THE DATA:

<<<<

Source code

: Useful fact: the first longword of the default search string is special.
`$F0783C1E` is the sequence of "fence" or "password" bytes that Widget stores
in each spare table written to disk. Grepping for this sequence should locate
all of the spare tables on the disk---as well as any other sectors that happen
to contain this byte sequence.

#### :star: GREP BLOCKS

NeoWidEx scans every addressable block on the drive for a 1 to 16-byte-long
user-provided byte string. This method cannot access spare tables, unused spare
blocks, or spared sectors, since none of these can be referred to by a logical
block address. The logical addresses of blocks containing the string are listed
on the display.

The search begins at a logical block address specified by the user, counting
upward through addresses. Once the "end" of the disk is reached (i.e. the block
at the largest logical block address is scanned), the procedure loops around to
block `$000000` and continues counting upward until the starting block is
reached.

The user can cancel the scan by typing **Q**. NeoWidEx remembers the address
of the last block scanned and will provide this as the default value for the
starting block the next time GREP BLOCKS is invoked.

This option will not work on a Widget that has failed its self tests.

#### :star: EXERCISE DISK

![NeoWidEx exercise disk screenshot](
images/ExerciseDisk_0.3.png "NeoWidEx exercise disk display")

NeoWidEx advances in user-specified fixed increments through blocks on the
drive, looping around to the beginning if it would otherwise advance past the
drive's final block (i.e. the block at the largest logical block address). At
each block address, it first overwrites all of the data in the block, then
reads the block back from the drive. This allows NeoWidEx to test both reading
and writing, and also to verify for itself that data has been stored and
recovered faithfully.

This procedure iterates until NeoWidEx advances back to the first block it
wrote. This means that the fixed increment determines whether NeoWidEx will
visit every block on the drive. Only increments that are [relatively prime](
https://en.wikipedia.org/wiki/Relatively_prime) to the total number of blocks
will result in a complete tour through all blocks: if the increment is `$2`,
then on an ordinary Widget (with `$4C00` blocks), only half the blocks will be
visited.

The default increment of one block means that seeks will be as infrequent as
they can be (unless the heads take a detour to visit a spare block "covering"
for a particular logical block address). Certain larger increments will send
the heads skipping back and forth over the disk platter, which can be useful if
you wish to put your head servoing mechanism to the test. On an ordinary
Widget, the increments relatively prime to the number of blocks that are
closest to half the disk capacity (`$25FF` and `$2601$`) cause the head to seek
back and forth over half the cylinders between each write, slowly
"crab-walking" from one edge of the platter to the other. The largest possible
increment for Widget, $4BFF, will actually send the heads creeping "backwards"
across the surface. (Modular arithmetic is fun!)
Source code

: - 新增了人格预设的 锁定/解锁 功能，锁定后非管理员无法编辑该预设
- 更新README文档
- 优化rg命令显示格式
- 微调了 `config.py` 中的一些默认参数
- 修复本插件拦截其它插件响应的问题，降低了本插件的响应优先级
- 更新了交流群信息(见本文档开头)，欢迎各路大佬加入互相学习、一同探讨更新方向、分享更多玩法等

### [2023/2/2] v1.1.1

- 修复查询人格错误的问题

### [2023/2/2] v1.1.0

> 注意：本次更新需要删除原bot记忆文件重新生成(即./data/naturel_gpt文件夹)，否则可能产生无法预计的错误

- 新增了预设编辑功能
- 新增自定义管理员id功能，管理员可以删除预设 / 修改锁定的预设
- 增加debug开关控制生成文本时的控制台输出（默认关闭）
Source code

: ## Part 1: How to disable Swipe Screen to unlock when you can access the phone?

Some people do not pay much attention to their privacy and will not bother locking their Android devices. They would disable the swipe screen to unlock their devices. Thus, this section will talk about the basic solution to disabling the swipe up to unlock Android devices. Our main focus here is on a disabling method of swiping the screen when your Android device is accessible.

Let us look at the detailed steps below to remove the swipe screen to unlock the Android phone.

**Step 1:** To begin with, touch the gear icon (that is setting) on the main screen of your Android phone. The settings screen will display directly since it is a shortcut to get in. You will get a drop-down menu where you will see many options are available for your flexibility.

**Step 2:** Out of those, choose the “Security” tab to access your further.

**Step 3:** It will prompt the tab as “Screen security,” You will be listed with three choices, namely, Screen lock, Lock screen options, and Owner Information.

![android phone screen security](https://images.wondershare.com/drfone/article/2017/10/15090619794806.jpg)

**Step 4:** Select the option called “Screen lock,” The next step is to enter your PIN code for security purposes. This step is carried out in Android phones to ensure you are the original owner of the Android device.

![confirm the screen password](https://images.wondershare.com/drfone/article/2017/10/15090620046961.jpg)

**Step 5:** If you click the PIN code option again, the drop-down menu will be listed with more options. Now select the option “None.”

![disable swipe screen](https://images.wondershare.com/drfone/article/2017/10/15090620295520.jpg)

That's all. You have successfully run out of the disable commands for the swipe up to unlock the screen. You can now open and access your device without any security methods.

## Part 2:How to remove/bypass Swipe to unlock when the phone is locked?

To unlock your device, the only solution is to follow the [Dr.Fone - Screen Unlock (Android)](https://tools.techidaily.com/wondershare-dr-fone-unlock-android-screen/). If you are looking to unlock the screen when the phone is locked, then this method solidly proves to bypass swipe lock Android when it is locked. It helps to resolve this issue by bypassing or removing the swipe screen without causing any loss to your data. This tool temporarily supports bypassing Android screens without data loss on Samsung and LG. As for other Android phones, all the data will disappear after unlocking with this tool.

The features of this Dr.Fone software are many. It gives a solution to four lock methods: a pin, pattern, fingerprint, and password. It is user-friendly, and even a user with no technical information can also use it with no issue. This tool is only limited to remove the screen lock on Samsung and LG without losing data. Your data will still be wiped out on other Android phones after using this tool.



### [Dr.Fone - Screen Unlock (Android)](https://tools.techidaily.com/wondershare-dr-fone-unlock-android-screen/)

>>>>

WHAT THE TASK ASKS: Quote the listing above, but only from the line that shows "This procedure iterates" through the line that shows "The largest possible".

SOLUTION FOR THIS TASK:
This procedure iterates until NeoWidEx advances back to the first block it
wrote. This means that the fixed increment determines whether NeoWidEx will
visit every block on the drive. Only increments that are [relatively prime](
https://en.wikipedia.org/wiki/Relatively_prime) to the total number of blocks
will result in a complete tour through all blocks: if the increment is `$2`,
then on an ordinary Widget (with `$4C00` blocks), only half the blocks will be
visited.

The default increment of one block means that seeks will be as infrequent as
they can be (unless the heads take a detour to visit a spare block "covering"
for a particular logical block address). Certain larger increments will send
the heads skipping back and forth over the disk platter, which can be useful if
you wish to put your head servoing mechanism to the test. On an ordinary
Widget, the increments relatively prime to the number of blocks that are
closest to half the disk capacity (`$25FF` and `$2601$`) cause the head to seek
back and forth over half the cylinders between each write, slowly
"crab-walking" from one edge of the platter to the other. The largest possible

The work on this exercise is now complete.